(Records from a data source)
>>>

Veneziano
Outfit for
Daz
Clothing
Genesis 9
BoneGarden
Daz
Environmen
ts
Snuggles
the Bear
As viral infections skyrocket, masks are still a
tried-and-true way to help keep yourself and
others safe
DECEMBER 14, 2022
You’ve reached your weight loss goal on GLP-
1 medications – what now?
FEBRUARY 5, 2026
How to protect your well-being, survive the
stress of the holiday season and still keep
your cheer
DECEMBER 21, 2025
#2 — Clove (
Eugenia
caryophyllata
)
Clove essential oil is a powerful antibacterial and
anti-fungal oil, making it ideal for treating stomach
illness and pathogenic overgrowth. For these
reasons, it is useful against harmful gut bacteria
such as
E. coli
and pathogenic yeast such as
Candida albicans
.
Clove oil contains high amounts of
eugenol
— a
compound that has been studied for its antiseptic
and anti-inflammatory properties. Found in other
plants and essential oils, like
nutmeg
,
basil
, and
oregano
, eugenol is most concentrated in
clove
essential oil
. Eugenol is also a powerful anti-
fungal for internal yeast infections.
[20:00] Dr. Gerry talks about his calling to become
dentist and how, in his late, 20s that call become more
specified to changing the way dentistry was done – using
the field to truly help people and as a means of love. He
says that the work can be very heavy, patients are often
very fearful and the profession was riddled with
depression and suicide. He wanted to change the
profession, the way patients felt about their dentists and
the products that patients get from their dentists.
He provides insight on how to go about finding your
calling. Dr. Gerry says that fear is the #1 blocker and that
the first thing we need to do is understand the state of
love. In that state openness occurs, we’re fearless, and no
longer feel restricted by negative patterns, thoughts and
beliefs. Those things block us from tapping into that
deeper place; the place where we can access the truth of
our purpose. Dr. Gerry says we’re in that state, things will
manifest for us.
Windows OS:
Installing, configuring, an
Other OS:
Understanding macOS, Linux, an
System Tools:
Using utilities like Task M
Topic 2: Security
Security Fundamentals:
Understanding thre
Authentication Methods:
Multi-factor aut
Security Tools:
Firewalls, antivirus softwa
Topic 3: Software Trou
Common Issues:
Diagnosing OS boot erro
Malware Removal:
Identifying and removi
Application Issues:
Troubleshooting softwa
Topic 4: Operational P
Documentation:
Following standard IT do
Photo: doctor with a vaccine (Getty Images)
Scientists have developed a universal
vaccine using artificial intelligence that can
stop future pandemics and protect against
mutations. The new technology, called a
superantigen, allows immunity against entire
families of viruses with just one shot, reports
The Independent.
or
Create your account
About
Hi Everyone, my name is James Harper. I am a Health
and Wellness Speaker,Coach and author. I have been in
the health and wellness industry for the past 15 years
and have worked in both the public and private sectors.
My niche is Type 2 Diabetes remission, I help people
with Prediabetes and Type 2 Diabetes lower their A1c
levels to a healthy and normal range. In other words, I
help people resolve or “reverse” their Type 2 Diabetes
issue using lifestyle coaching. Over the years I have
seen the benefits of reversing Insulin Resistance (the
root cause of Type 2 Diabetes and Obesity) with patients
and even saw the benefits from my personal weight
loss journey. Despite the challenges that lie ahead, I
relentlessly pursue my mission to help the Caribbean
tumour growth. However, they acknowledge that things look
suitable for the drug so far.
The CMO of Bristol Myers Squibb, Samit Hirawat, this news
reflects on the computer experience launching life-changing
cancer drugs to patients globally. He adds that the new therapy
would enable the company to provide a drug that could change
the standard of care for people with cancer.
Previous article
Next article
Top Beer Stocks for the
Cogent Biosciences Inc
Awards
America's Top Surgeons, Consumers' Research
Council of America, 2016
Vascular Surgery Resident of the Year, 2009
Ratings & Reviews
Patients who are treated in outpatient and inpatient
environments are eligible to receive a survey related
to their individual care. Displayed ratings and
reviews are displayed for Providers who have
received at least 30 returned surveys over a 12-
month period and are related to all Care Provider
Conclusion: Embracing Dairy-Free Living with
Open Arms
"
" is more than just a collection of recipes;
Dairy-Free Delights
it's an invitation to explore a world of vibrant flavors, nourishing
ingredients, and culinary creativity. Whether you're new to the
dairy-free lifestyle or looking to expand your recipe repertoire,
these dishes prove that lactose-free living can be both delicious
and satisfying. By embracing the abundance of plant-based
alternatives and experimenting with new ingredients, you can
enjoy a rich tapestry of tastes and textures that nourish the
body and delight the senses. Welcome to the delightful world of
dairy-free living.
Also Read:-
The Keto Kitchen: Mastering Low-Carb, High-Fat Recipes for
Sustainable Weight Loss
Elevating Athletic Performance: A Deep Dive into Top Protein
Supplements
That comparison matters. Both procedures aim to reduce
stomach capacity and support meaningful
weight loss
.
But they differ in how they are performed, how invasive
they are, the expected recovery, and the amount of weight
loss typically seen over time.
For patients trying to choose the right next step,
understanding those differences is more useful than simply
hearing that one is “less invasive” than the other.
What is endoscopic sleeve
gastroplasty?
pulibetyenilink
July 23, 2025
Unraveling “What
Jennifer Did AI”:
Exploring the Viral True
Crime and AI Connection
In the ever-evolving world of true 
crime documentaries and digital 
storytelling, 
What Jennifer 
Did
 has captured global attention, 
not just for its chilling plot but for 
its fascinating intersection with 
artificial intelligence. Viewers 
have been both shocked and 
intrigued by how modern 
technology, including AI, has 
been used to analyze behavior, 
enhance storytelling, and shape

<<<

• ASSIGNMENT: Check every line of the entries for "lifestyle" and report how many lines contain it, without any other words.

• SOLUTION TO THIS EXERCISE: 2